- [Selected text]
In conjunction with this reorganization, the Company has appointed Stephen Schaeffer as President of MGT Crypto-Capital Strategies. Under Mr. Schaeffer's oversight, the Company has been operating an institutional bitcoin mining platform for the past year. MGT is currently in the process of deploying additional hashing power at facilities in Washington state to bring production to 18.0 PH/s. In addition to his time with MGT, he traces his knowledge and experience to the early days of bitcoin. Mr. Schaeffer stated, “It is abundantly clear from our results that, efficiently executed, Bitcoin mining is very profitable. Having established MGT as a pre-eminent miner in North America, I look forward to leading our team as we execute our expansion to the next level across the full spectrum of crypto assets.”

 

John McAfee, currently MGT's Executive Chairman and CEO, has been appointed Chief Cybersecurity Visionary of MGT. In his new role, Mr. McAfee will continue to maximize his value to the Company as an industry thought leader and spokesman. Additionally, he will oversee the design and engineering of current and future cybersecurity platforms. Mr. McAfee stated, “I am back where I belong: Out of the weeds and focusing on the biggest issues facing the industry and the world. The true test of any leader is his ability to put the best people in the right jobs, and as a very large stakeholder in MGT, I am very confident in Steve's abilities to make us all money.”

 

The board of directors has further determined that Robert Ladd, President of the Company, will reassume the role of Chief Executive Officer, and that H. Robert Holmes, a long time independent director, will reassume the position of Chairman of the Board. With Mr. McAfee's direction, Mr. Ladd will also oversee the rollout of the Company's Sentinel product as well as the continued development of its Privacy Phone.

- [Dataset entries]
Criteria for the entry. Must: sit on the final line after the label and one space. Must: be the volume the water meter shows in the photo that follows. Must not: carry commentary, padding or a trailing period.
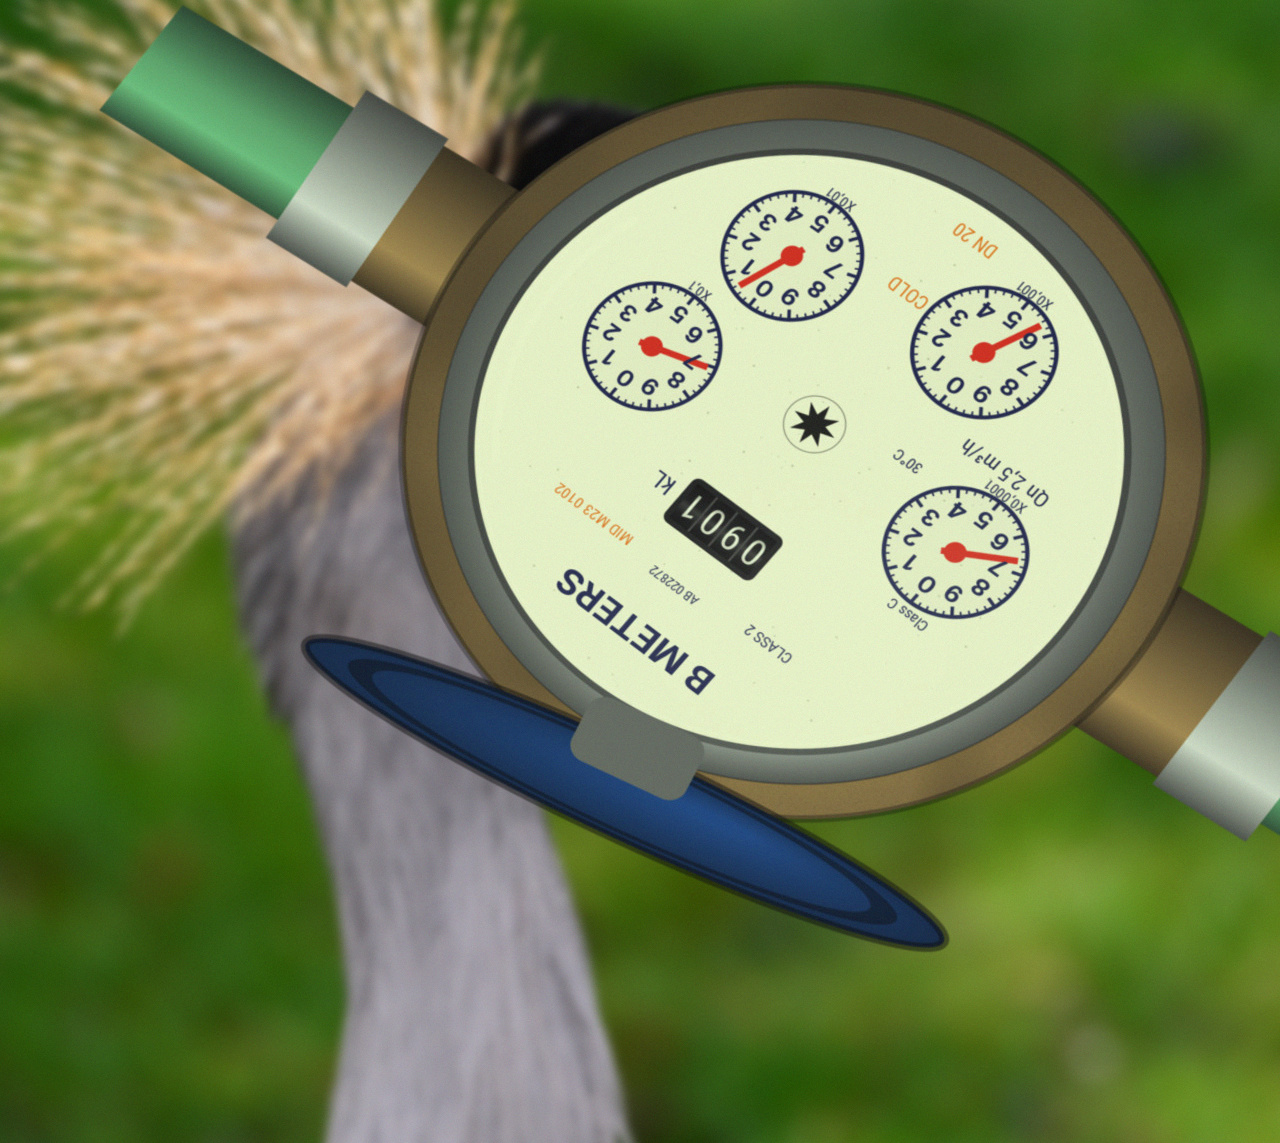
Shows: 901.7056 kL
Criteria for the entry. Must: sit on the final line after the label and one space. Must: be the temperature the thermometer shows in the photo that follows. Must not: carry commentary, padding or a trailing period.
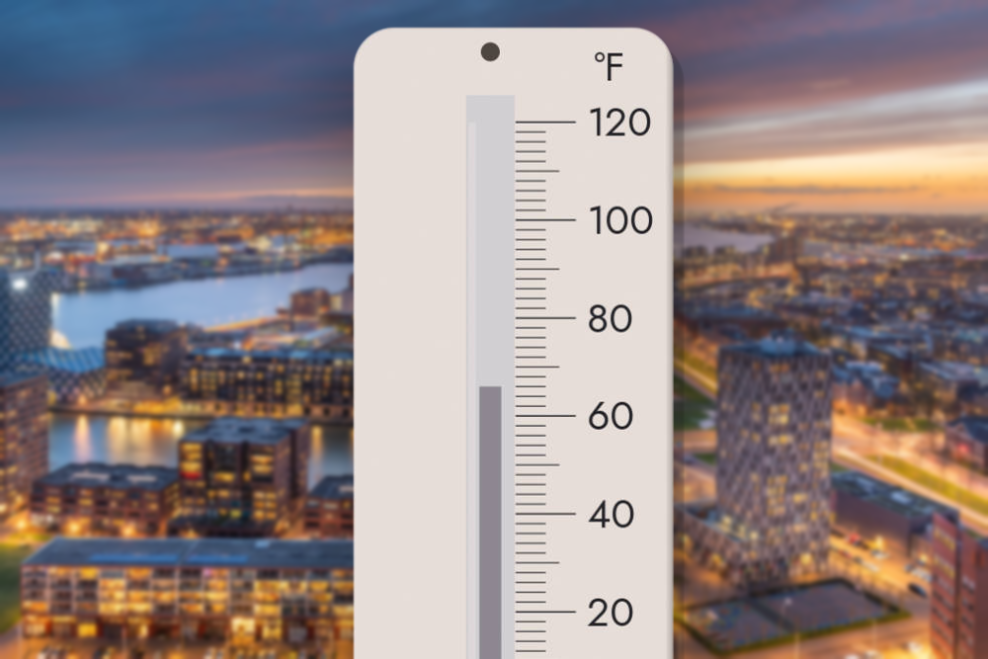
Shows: 66 °F
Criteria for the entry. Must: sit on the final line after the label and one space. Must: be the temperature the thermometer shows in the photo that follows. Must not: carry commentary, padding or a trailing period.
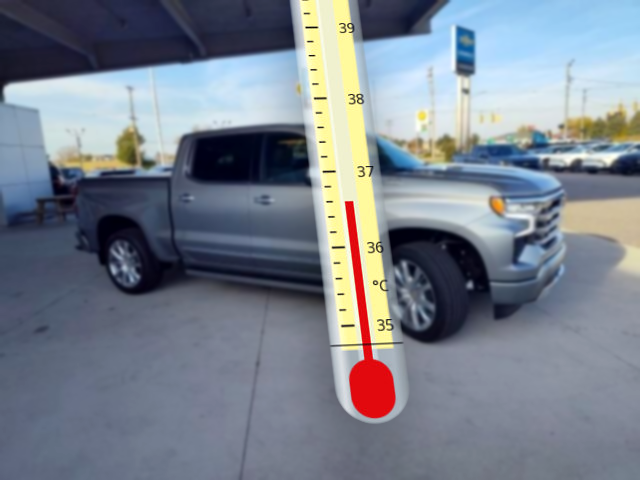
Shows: 36.6 °C
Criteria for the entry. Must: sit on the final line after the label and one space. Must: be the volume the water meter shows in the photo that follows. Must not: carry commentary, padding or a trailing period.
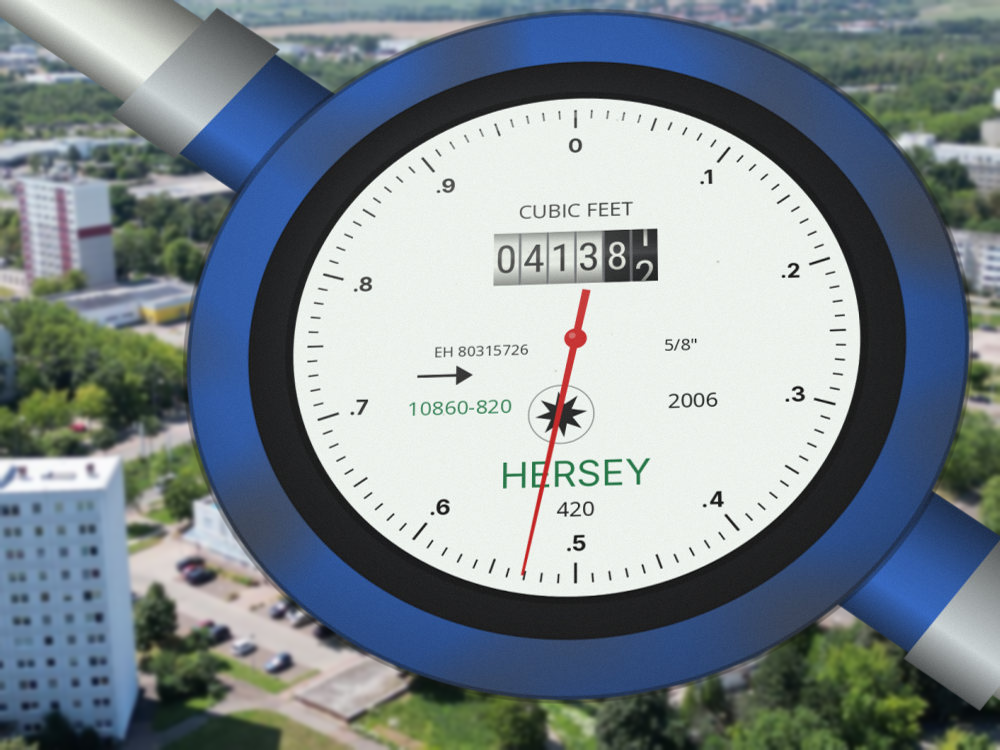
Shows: 41381.53 ft³
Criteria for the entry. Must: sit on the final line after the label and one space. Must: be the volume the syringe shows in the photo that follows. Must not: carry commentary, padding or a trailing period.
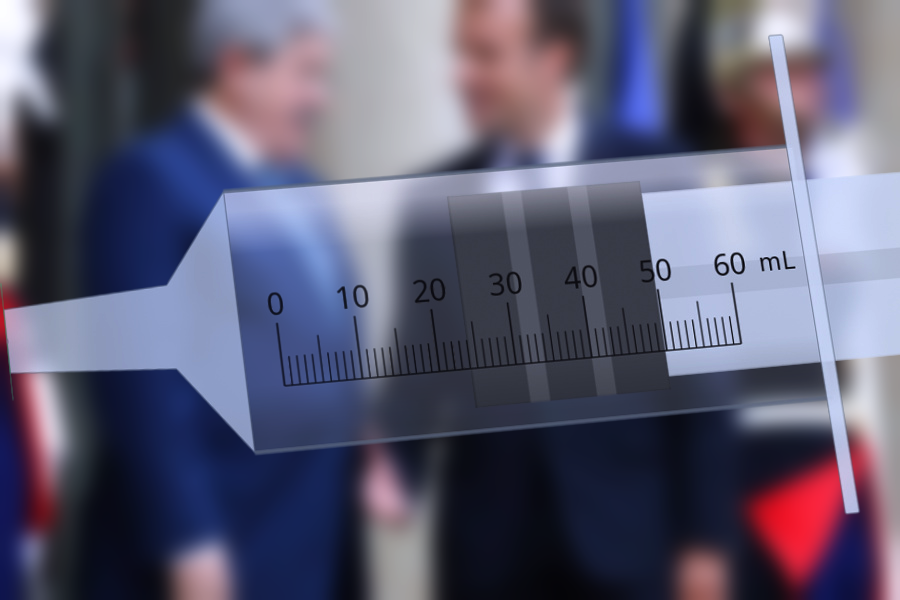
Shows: 24 mL
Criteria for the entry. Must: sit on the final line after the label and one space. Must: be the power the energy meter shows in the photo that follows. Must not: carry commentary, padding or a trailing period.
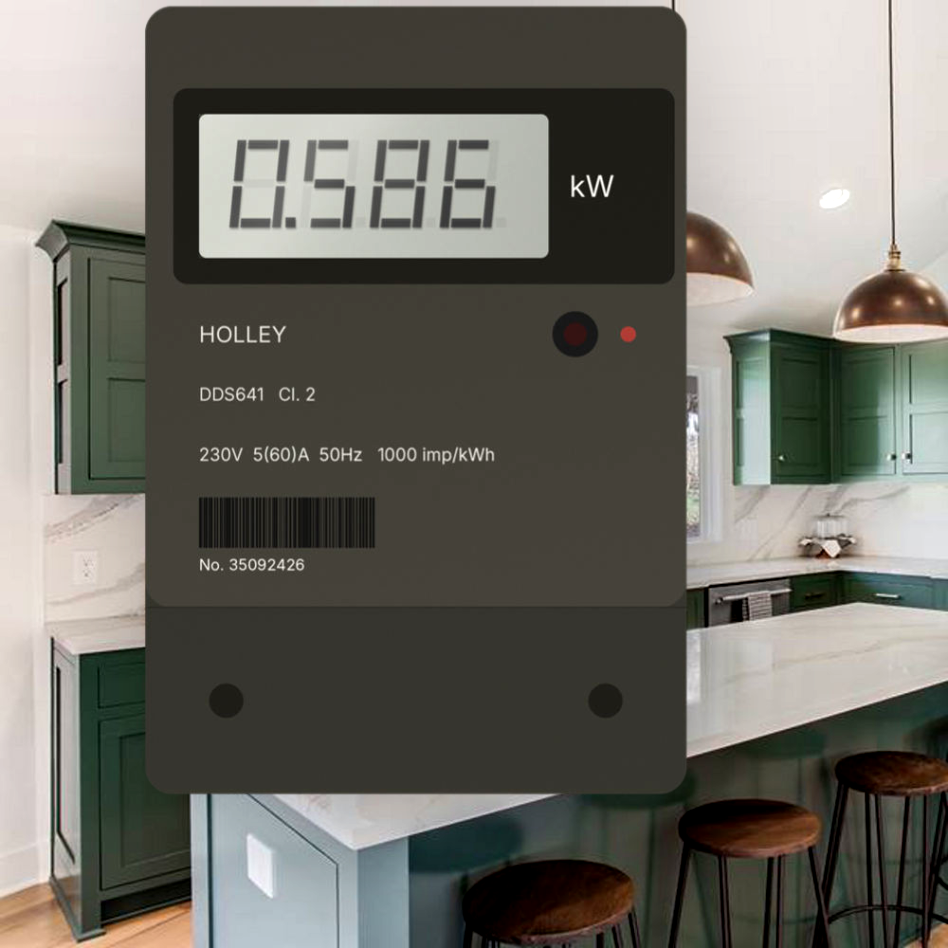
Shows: 0.586 kW
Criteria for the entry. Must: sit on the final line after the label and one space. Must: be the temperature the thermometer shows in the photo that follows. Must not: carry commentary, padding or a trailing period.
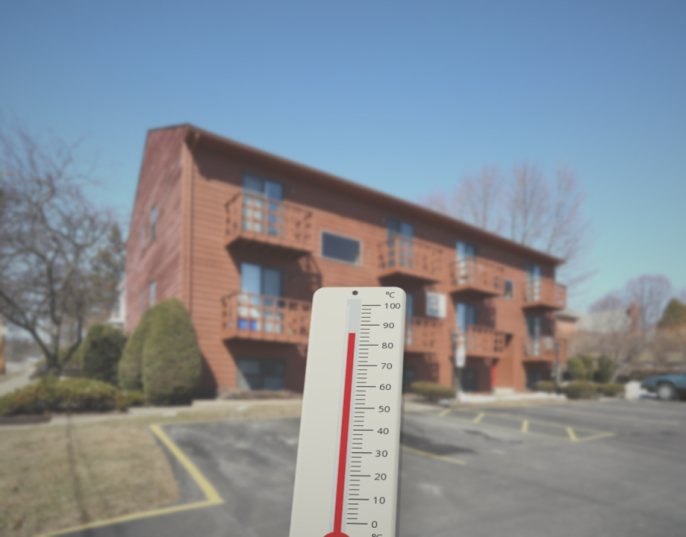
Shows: 86 °C
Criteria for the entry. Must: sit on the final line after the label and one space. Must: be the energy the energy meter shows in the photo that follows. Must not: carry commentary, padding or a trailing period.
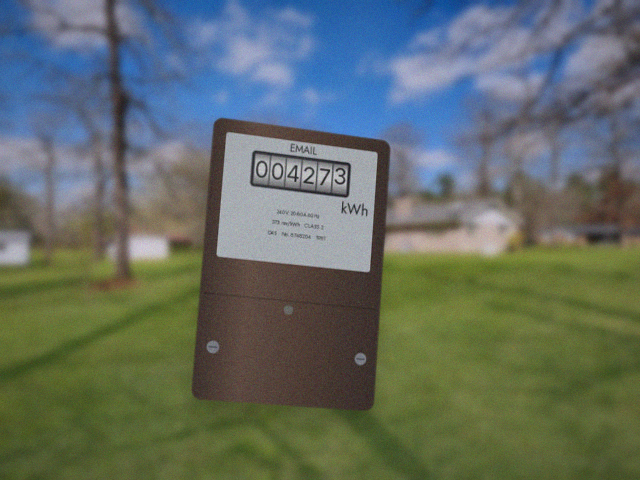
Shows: 4273 kWh
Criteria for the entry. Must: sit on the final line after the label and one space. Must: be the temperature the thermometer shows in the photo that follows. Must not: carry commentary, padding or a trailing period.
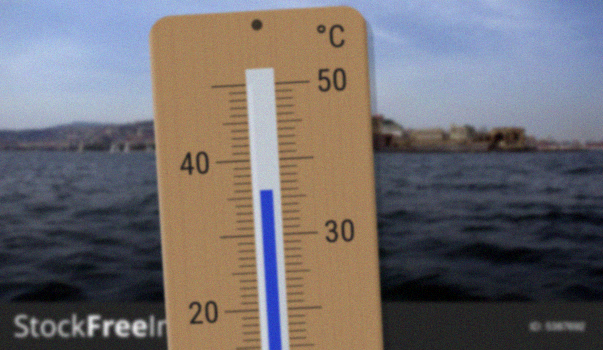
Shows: 36 °C
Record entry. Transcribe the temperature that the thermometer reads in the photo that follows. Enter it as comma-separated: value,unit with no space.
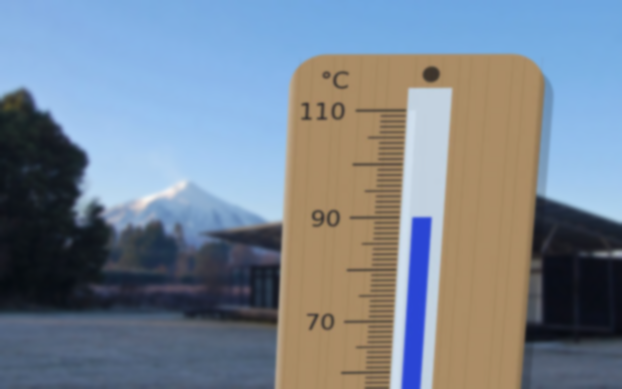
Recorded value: 90,°C
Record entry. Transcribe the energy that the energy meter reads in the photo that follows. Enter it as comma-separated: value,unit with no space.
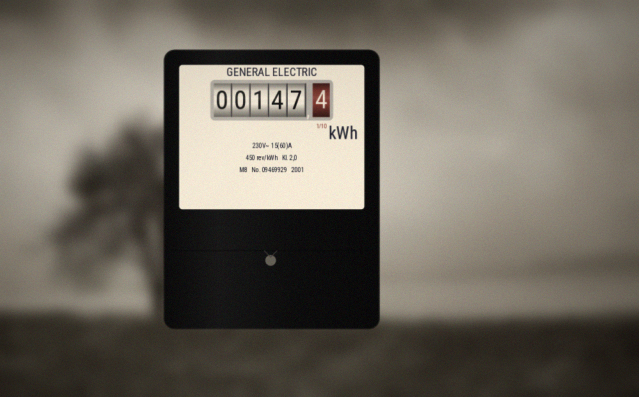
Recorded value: 147.4,kWh
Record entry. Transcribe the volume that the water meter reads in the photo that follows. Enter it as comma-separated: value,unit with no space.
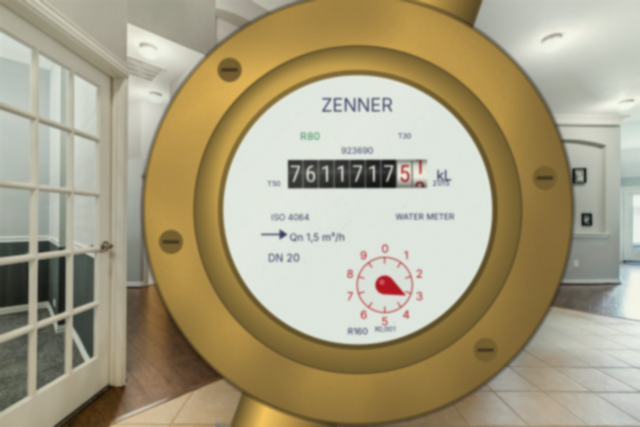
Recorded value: 7611717.513,kL
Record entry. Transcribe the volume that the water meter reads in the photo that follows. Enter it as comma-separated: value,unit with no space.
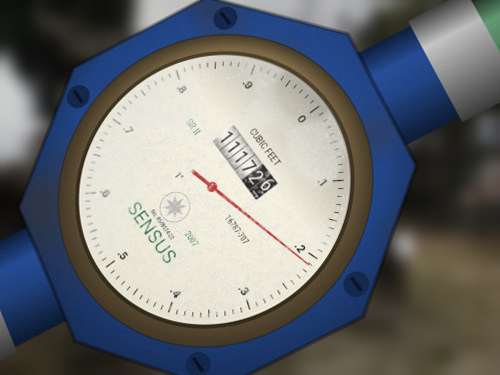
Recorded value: 111726.21,ft³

- [Assigned task A] According to the text on MGT's leadership changes, where is MGT deploying additional hashing power to bring production to 18.0 PH/s?
- [Assigned task B] Write the next part of the text on MGT's leadership changes, starting after its final sentence.

- [Written answer A] At facilities in Washington state.

- [Written answer B]
 

Separately, the Company has applied with OTC Markets to uplist to its OTCQB tier.

 

About MGT Capital Investments, Inc.

 

With facilities in WA state, MGT Capital Investments, Inc. (OTC:MGTI) ranks as one of the largest U.S. based Bitcoin miners. Further, the Company continues to focus on an expansion model to grow its crypto assets materially.

 

The Company is also developing a portfolio of cyber security technologies, with industry pioneer John McAfee as its visionary leader, creating advanced protection technologies for mobile and personal tech devices, as well as corporate networks. The Company's first product, Sentinel, an enterprise class network intrusion detector, is currently in beta testing, with commercial released anticipated by the end of September 2017. The Company also has entered into a joint venture with Nordic IT to develop and market a mobile phone with extensive privacy and anti-hacking features. The Privacy Phone has a tentative release date of February 2018.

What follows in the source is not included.